About this task
Your answer must be an exact copy of the records below, with no pictures in it.

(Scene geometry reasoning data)
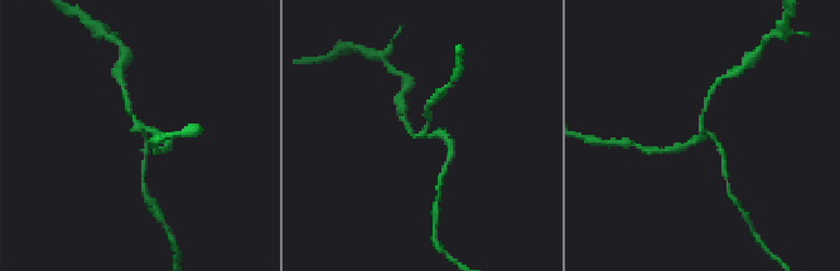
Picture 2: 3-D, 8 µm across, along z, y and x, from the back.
show(em, xy, step 5, tint, picture 2, (701, 127))
need the tissue

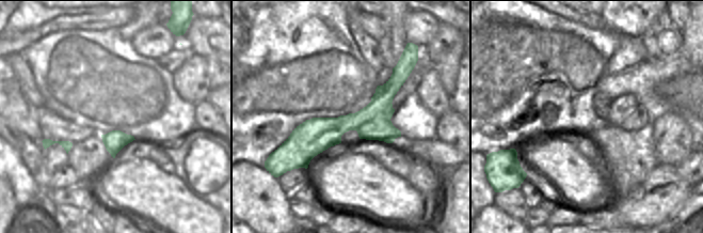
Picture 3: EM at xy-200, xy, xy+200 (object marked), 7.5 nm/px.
cut(picture 2, (146, 145))
border along (392, 104), (354, 129) in picture 3; a second cell is stuck on

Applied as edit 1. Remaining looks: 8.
show(3d, 3.5 µm, back, picture 1, (852, 121))
three-way junction

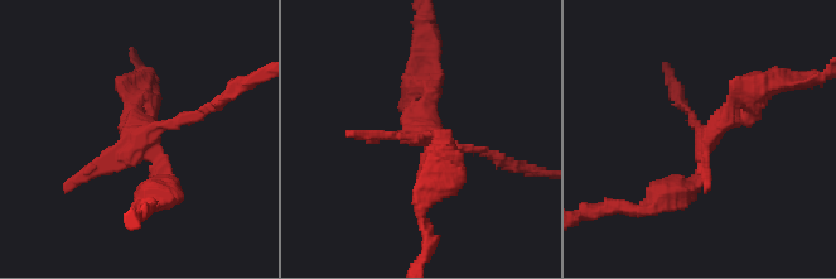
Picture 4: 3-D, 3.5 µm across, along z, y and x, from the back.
show(em, planes, plain, picture 4, (702, 135))
now the EM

Result of this exercise
Picture 2: 3-D, 8 µm across, along z, y and x, from the back.
show(em, xy, step 5, tint, picture 2, (701, 127))
need the tissue

Picture 3: EM at xy-200, xy, xy+200 (object marked), 7.5 nm/px.
cut(picture 2, (146, 145))
border along (392, 104), (354, 129) in picture 3; a second cell is stuck on

Applied as edit 1. Remaining looks: 8.
show(3d, 3.5 µm, back, picture 1, (852, 121))
three-way junction

Picture 4: 3-D, 3.5 µm across, along z, y and x, from the back.
show(em, planes, plain, picture 4, (702, 135))
now the EM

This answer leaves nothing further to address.